#### Crônica:
%%

14.10.04

Divina Tragédia (canto IV) - O Purgatório

Na saída dos Portões Negros resolvi fazer uma última sacanagem. Prendi com chiclete as duas campainhas, a do choro e a do ranger de dentes. O Cerberinho começou a latir aguda e alucinadamente com suas três cabecinhas idiotas. Esses trotes contam pontos por aqui. Cento e cinquenta mil pontos podem ser trocados por um CD de Natal da Simone.

Reparei que as velhas placas de propaganda DEIXAI TODAS AS ESPERANÇAS VÓS QUE ENTRASTES estavam sendo trocadas por umas novas. INFERWORLD – um Mundo de Perversões. Belo marketing. No fundo O Inferno não deixa de ser uma espécie de parque temático. É um Wet & Wild com piscinas de amônia e giletes no esgorregador. Um Very Hot & Wildest, no caso.

O Jânio Quadros inaugurou recentemente uma ponte para o Inferno sobre o Rio Aqueronte. Um obra supermoderna com 16 pistas. Todas só de ida.

Eu decidi atravessar o Aqueronte, o Rio da Morte na balsa do Velho Barqueiro. Mudanças também atingiram o velho Caronte. Agora que trabalhava na travessia era o jovem Caronte Jr. Contou-me que pensava em instalar um teleférico ligando as duas margens. Ou um sistema de catapultas. Ainda estava pensando na melhor possibilidade.
Caronte Jr. estava fazendo uma promoção legal. Agora quem volta para o lado de lá GANHA uma moedinha! A minha foi um tetradracma grego. Sou um sortudo dos Infernos.

Desembarcamos no Purgatório. Estava aliviado por finalmente respirar um ar sem enxofre ou nicotina e parar de suar como empreiteiro numa CPI.

É desse jeito o Purgatório. Não fede nem cheira. Não é úmido nem seco. Não faz frio, não faz calor. O tempo está sempre nublado. Não acontece muita coisa. Digamos assim: poderia ser melhor, poderia ser pior.

O Purgatório é tão excitante como um documentário sobre as novas técnicas de operação de varizes ou sobre as variedades de pinheiros no hemisfério norte. Dá até para ver se não estiver passando mais nada em outro canal. E não está passando mais nada em outro canal.
É, em realidade, um enorme e amplo depósito. Como ninguém mais reza pelas almas do Purgatório, elas aqui vão se acumulando.

Diferentemente do Céu e do Inferno que foram concebido em círculos, o Purgatório está disposto em losangos, trapézios, elipses e eneágonos. É uma geografia peculiar. O caminho até o Paraíso é longo, reto e bem sinalizado. Atravessa todos os níveis do Purgatório até desembocar nos Portal Luminoso. A estrada tranqüila passa por diversos repositórios de almas muito interessantes.

A Cordilheira Nevada dos Budistas. A Garganta dos Luteranos. O Terraço Britânico, onde se hospedam os fãs incondicionais dos autores ingleses do séc. XIX. O Pico dos Violinistas. O famoso Estreito dos Antigos Gregos. A escondida Baía dos Tímidos.

%%

Registros salvos

%%

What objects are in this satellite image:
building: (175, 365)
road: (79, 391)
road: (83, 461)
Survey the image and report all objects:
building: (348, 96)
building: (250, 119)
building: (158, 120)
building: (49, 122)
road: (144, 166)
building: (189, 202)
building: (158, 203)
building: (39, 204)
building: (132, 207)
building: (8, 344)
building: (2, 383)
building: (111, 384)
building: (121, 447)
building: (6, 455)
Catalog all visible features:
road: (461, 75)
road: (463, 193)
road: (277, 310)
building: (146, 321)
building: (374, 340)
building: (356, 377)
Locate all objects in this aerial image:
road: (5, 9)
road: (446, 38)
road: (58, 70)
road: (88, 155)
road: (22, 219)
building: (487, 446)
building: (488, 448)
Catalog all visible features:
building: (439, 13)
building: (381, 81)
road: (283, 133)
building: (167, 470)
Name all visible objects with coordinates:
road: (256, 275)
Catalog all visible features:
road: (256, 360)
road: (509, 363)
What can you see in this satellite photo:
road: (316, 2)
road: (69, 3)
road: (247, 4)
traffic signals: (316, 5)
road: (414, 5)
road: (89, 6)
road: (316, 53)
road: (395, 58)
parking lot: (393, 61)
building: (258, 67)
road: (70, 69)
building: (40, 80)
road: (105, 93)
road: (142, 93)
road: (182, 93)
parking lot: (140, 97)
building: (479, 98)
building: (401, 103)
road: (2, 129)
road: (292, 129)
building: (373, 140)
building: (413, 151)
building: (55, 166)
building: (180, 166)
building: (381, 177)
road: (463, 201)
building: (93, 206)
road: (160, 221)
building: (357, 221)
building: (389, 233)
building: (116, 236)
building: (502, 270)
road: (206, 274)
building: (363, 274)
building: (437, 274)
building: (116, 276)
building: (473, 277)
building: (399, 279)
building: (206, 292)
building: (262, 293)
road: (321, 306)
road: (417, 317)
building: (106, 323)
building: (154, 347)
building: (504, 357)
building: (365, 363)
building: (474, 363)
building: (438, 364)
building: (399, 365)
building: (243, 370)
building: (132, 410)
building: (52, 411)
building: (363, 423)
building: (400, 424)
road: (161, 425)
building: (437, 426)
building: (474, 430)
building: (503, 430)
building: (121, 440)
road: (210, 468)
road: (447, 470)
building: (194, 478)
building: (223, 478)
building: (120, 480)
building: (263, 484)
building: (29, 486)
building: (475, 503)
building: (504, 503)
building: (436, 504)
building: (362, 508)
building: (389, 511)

%%

#### Tarefa escrita 1:
Responda com base na crônica sobre o Purgatório:
(a) Quantas pistas tem a ponte que Jânio Quadros inaugurou sobre o Rio Aqueronte, e em que sentido todas elas seguem?
(b) Que moeda foi recebida na promoção de Caronte Jr.?
(c) Em que formas está disposto o Purgatório?
#### Tarefa escrita 2:
Escreva a continuação da crônica sobre o Purgatório, começando logo após a última frase apresentada.

#### Resposta correta 1:
(a) A ponte tem 16 pistas, todas só de ida.
(b) Um tetradracma grego.
(c) Em losangos, trapézios, elipses e eneágonos.

#### Resposta correta 2:
No trecho em que a estrada margeia o litoral cruzei com o Fernando Sabino olhando um mapinha e procurando a Praia dos Cronistas Mineiros e Capixabas. Acenei, mas ele não me reconheceu.

Depois passamos pela Península dos Psdbistas. Estão todos lá. Menos o Sérgio Motta, que hoje dirige uma promissora casa de bingo no Sexto Círculo do Inferno, que é, na verdade, apenas uma fachada para uma rede de fast-food macrobiótica tailandesa.

A Ilha dos Autores de História em Quadrinhos. É um estágio temporário. Depois de cumprir alguma penitência aqui o quadrinista é levado ao Paraíso ou para o Inferno. Winsor McCay, por exemplo, recebeu o cargo de designer do Oitavo Círculo Celeste. Walt Disney está no Sexto Círculo do Inferno, lavando escarradeiras e latrinas no Bairro dos Hunos.

O Penhasco dos Malandrinhos, aqueles que levaram uma vida pecaminosa e só se arrependeram no último instante.

A Selva dos Ecologistas. Aqui eles aprendem o que é viver realmente em harmonia com a natureza. Sem livros e sem fósforos.

A Planície Amarela. Lotada de chineses, alguns bilhões. Dispostos em camadas.

O Vale dos Esquecidos. Aqui são depositados aqueles que morreram fazendo diálise; aqueles que morreram em shoppinng centers durante a semana do Natal; aqueles que morreram de tédio em asilos públicos ou em festas de aniversário de crianças; e aqueles que nasceram, viveram e morreram na Islândia.

Tenho que admitir que o pior momento da travessia do Purgatório foi passar pelas Colinas dos Embriões no Limbo. Era preciso extremo cuidado, eu e meu jegue, ao pisar no chão nessa região para não esmagar a alma dos pequeninos seres humanos de apenas uma, duas semanas de vida que brotavam a todo instante por aqui e acolá.

Eu escutava suspiros doloridos. Era Sócrates, que brigara novamente com a comunidade dos Gregos. Só que dessa vez não teve a opção da cicuta. Já estava ficando viciado naquele troço. Só lhe restou o exílio. Desanimado, sentado no alto da colina, tentava estabelecer algum diálogo com os milhões de fetos e embriões do Purgatório. E suspirava.

Petland Highs, o planalto dos animais de estimação muito queridos mas não batizados. Muitos cachorrinhos lindos e gatinhos fofos. Um ou outro passarinho. Alguns cavalos trotavam ao longe. Talvez tenha avistado um golfinho. Não tenho certeza.

No mais, uma travessia sem incidentes. Fomos seguidos à distância por um chimpanzé de quimono púrpura no final da trilha e uma tribo de pigmeus curiosos, logo no começo, que devem ter sentido o cheiro dos pastéis de camarão. Uma jornada tranquila pelo Purgatório. Aliás, como sempre.

Um clarão branco surgia no horizonte. Segui essa luminosidade intensa e quase cegante.

Por fim, entrei na Luz.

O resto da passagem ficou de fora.